Big Data Notes

Exploring big data technologies with Raspberry Pi.

View the Project on GitHub jdoldis/big-data-notes

File Formats

Key Concepts

Overview

There’s a number of things to consider when choosing which file format to use on a big data cluster.

Compression

Compression is good because it reduces the amount of data that needs to be stored and transferred. However, files need to be splittable so they can be processed in parallel - you need to be able to process one partition of data independently from the others. Some compression algorithms will cause files to not be splittable.

Note if using a file format such as Avro or sequence files, the file will be splittable no matter what the compression codec (codec = compressor and decompressor). This is because these formats apply compression to file blocks rather than simply compressing the entire file (as is the case with text files). See this post for more detail.
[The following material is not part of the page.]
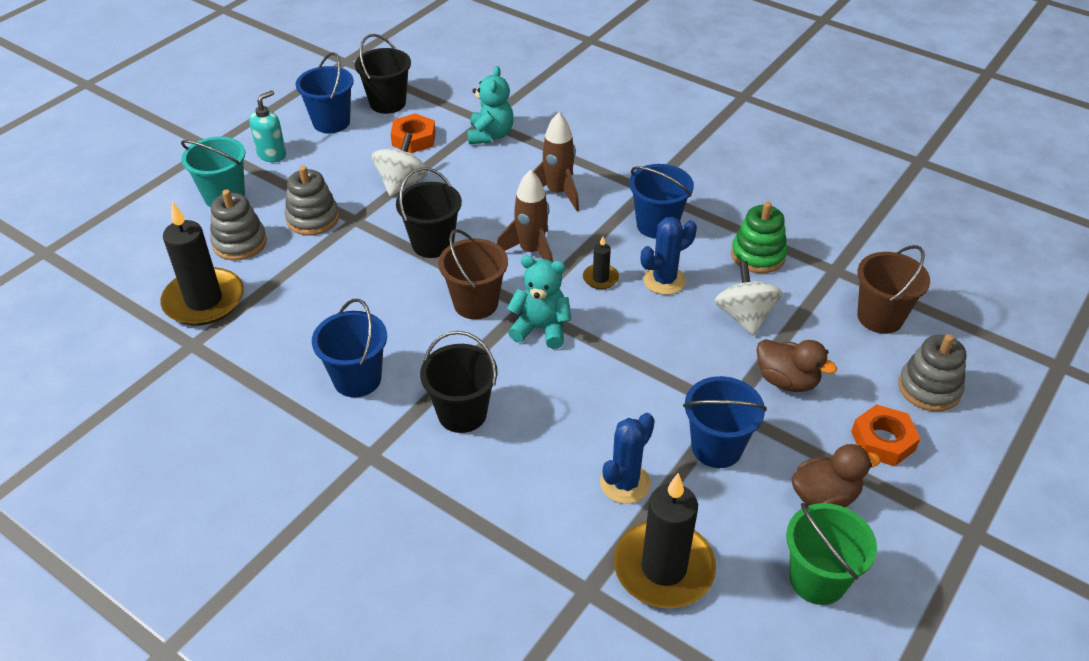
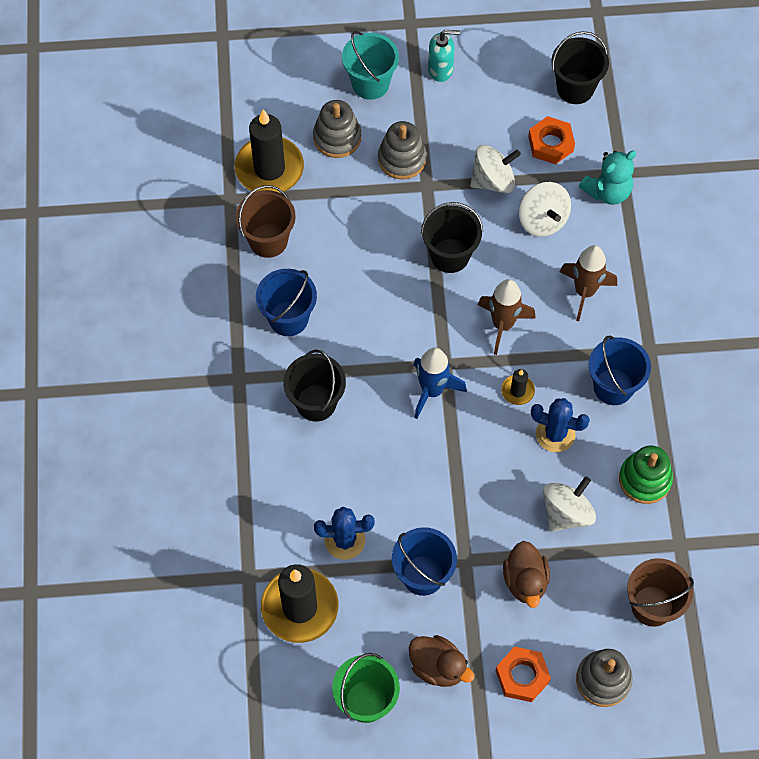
camera: 50 degrees right, 20 degrees up
(331, 122) = (514, 72): blue bucket -> none
(469, 178) = (542, 220): none -> white spinning top
(475, 303) = (418, 331): brown bucket -> brown bucket (268, 240)
(541, 329) = (432, 391): turquoise teddy bear -> blue rocket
Whether the compressed file is splittable is one thing to keep in mind when choosing a compression codec . Other things include how compressed the file is (the degree of compression) and the speed at which it is compressed.

Common compression codecs include gzip, bzip2, snappy and LZO.

Schema Evolution

When using a schema it’s important to keep in mind how easy it is to evolve that schema over time.

Encoding

Keep in mind the differences between a binary and a text (human readable) encoding when looking at different file formats. Binary encodings are often used as they are more compact.
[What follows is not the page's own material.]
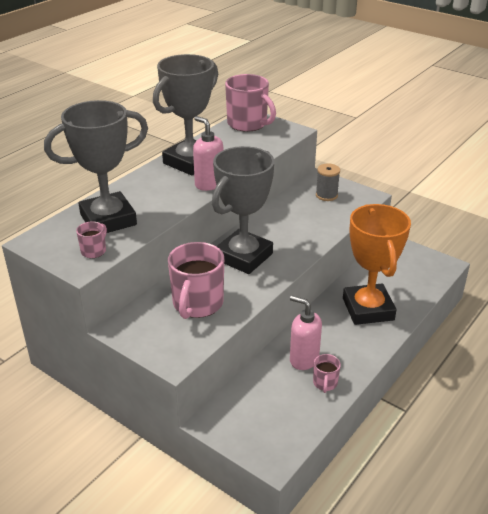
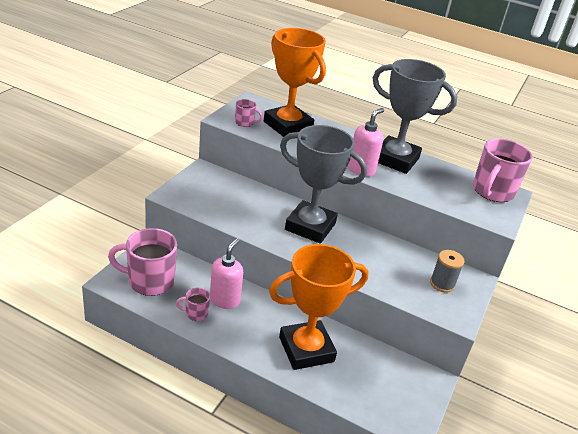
camera: 75 degrees right, 0 degrees up
(108, 219) = (288, 126): grey trophy -> orange trophy
(197, 304) = (238, 203): pink mug -> pink mug (150, 281)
If you’ve never thought about this, don’t be confused. Text (e.g. ASCII) is of course stored as binary. But say you want to store the number 100 000 000. The text encoding of this number will require 9 characters (9 bytes), but it could easily fit inside a 4 byte integer.

Text

Plain text files such as csv are portable and widely used. If using compression, a splittable compression algorthm (e.g. bzip2) should be used.

Sequence

Sequence files are stored in binary format and each record is a key value pair. This approach makes them a suitable solution for the small file problem in Hadoop. The small file problem refers to the issue of too much NameNode memory being used when storing a lot of small files in HDFS. Using sequence files these small files can be combined into one large file and uniquely identified using the record key (i.e. key is filename, value is file contents). See this post for more details.
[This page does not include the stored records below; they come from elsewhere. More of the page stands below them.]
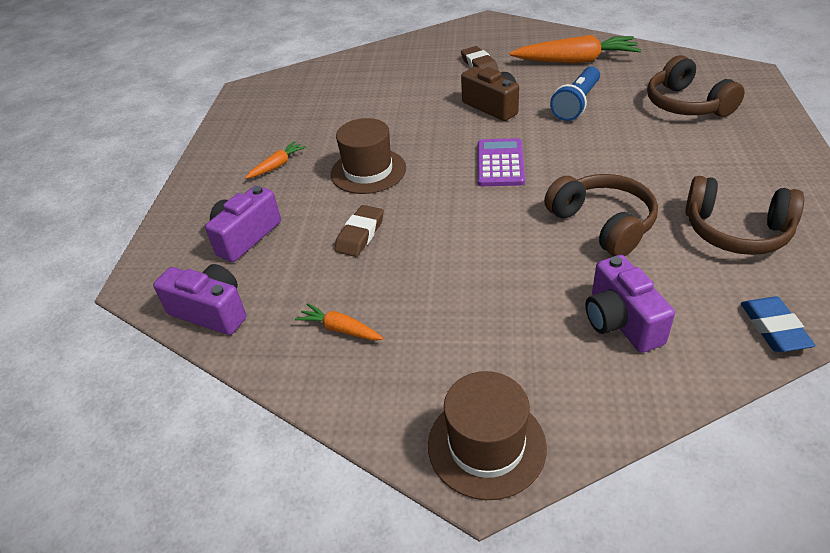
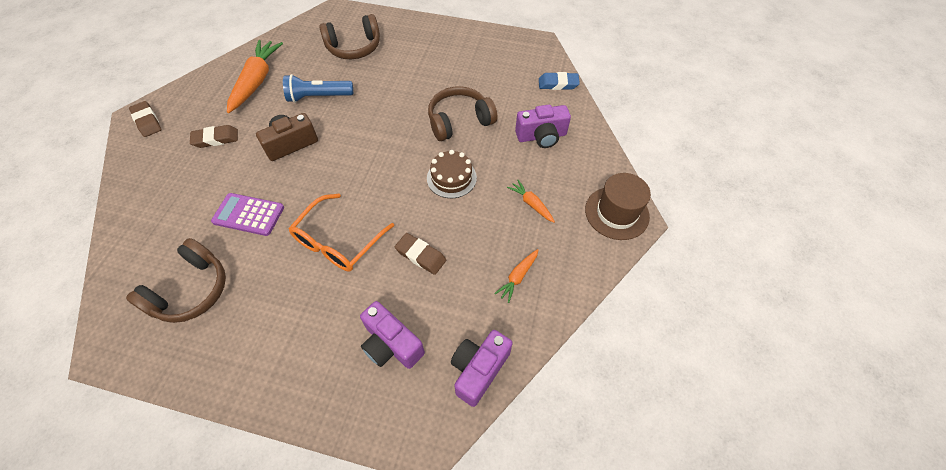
camera: 85 degrees left, 15 degrees up
(277, 165) = (291, 316): orange carrot -> orange carrot (531, 204)
(368, 171) = (338, 241): brown hat -> orange glasses
(484, 27) = (147, 121): none -> brown eraser
(490, 237) = (451, 178): none -> brown cake
(500, 163) = (371, 155): purple calculator -> purple calculator (248, 214)
(576, 104) = (319, 97): blue flashlight -> blue flashlight turned 135 degrees clockwise
(736, 231) = (485, 71): brown headphones -> brown headphones (191, 290)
In addition sequence files support block level compression, which means that they are splittable even when using a non splittable codec.

Avro

Avro also supports block level compression. It’s not so much a format as a tool for serialization and data exchange.

To encode a record using Avro, a schema must be defined. For example:

{
    "type": "record",
    "name": "employee",
    "fields": [
        {"name": "firstName", "type": "string"},
        {"name": "lastName", "type": "string"},
        {"name": "nickName", "type": ["null", "string"], "default": null}
    ]
}

This defines an employee record with three fields - firstName, lastName and nickName. Most of it is self explanatory, but notice the type of nickName includes null. This makes the field optional.

Using this schema, the record

{
    firstName: "Billy",
    lastName: "Smith",
    nickName: "Big b"
}

can be encoded into a relatively small number of bytes. This is because no field names need to be stored - only the values.

Later on the message can be read back with the same or a different schema. The advantage of using a tool like Avro is that schema evolution is easy. The basic idea is when the reader wants to decode a message, it compares its schema with the writer’s. A few cases can arise:

Writing Avro data using Spark is easy:

val employees = Seq(("Billy", "Smith", "Big b"))
val employeeCols = Seq("firstName", "middleName", "lastName")
val employeeDf = employees.toDF(employeeCols:_*)
employeeDf.write.format("avro").save("employees.avro")

Make sure spark-shell is started with the Avro dependency:

spark-shell --master yarn --deploy-mode client --packages org.apache.spark:spark-avro_2.11:2.4.6

Note the above command is for for Spark version 2.4.6 with the YARN cluster manager.

The data can be read back easily as well:

val employeeDf2 = spark.read.format("avro").load("employees.avro")
employeeDf2.show

You could also specify the reader’s schema. Save the schema above as employee.avsc and then execute:

val employeeSchema = new Schema.Parser().parse(new File("employee.avsc"))
val employeeDf = spark.read.format("avro").option("avroSchema", schema.toString).load("employees.avro")

When I did this, I got error: not found: type File. To get around that execute import java.io.File.

Parquet

Parquet is a columnar binary format. This means it stores records next to each other that are in the same column, not the same row. This is particularly useful when a small number of columns of a large table are being queried. In addition columnar formats can be compressed to a high degree given the similarity of data in the same column.

A similar example as in the Avro section is shown below for Parquet:

val employees = Seq(("Billy", "Smith", "Big b"))
val employeeCols = Seq("firstname", "middlename", "lastname")
val employeeDf = employees.toDF(employeeCols:_*)
employeeDf.write.parquet("employees.parquet")
val empoyeeDf2 = spark.read.parquet("employees.parquet")
empoyeeDf2.show

There’s no need to include any extra packages when launching spark-shell as was the case with Avro.